Denis Roy, Head of Information Technology, Eclipse Foundation
As the Open VSX ecosystem continues to grow, keeping the registry stable is a top priority. Behind the scenes, we are strengthening the infrastructure so that even during peak loads or major provider outages, developer workflows remain uninterrupted.
In recent posts, we shared how the Open VSX Registry is strengthening supply-chain security with pre-publish checks and introducing operational guardrails through rate limiting to scale responsibly. As adoption and usage increase, the underlying infrastructure behind those improvements becomes just as important. This post focuses on that work: improving availability, reducing single points of failure, and making recovery faster and more predictable when incidents occur.
A hybrid, fail-safe architecture
We are currently transitioning to a hybrid infrastructure model, moving core services to AWS as our primary environment, while keeping our on-premise infrastructure fully operational as a secondary site.
This is deliberate architectural diversity.
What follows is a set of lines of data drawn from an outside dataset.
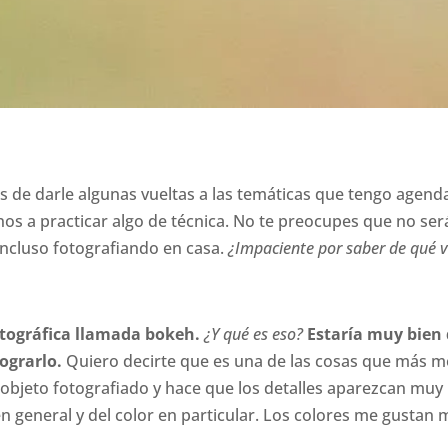
s de darle algunas vueltas a las temáticas que tengo agen
s a practicar algo de técnica. No te preocupes que no será 
 incluso fotografiando en casa.
¿Impaciente por saber de qué v
otográfica llamada bokeh.
¿Y qué es eso?
Estaría muy bien 
ograrlo.
Quiero decirte que es una de las cosas que más me
 objeto fotografiado y hace que los detalles aparezcan muy
 en general y del color en particular. Los colores me gusta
AWS provides scale and flexibility. Our on-premise environment provides an independent fallback. If a cloud region experiences an outage, services can shift to infrastructure under our direct control.
The objective is simple: keep the registry online even when part of the underlying environment is not.
High-availability storage
Compute alone does not keep a registry running. The data must be available wherever the service is active.
As part of our infrastructure improvement plan, we are adding a dedicated fallback storage cluster and synchronizing extension binaries and metadata across locations. This reduces reliance on any single storage layer and prevents situations where one environment is healthy but lacks the data it needs.
If one storage layer becomes unreachable, the other is ready to step in.
Seeing issues before they become outages
Reducing downtime starts with visibility.
We are modernizing our observability stack across both cloud and on-prem environments, strengthening monitoring, centralized logging, and real-time alerting. This makes it easier to detect slowdowns, rising error rates, or unusual traffic patterns before they impact users.
Earlier detection leads to faster resolution and fewer user-visible incidents.
Faster recovery through clearer process
Technology improves reliability. Process makes it consistent.
We are formalizing incident response and recovery procedures for our multi-site architecture. Updated runbooks and rehearsed failover scenarios reduce mean time to recovery and remove uncertainty during high-pressure events.
When something does go wrong, clarity and speed make all the difference.
Why this work matters
The Open VSX Registry now supports a rapidly expanding ecosystem of developer platforms, CI systems, and AI-enabled tools. Growth brings higher expectations for uptime and reliability.
These infrastructure improvements are a long-term investment in keeping the Open VSX Registry stable, secure, and dependable as it scales.
Security builds trust. Operational guardrails support sustainability. Infrastructure upgrades ensure the service remains available when it matters most.
The Open VSX Registry is shared public infrastructure. Keeping it reliable requires continuous investment, thoughtful architecture, and disciplined operations. This work strengthens the registry so developers, publishers, and platform providers can rely on it with confidence, today and as the ecosystem continues to evolve.
It’s a team effort
This work reflects the effort of many people across the Eclipse Foundation and the broader Open VSX community. From the IT teams to Software Development, Security and beyond, including our community of users, developers, testers and integrators, all have contributed to making Open VSX a world‑class, high‑value extension registry that continues to grow through focused stewardship, open collaboration, and a commitment to empowering developers everywhere.
We also appreciate the collaboration of our cloud and infrastructure partners who continue to support the reliability and performance of the Open VSX Registry.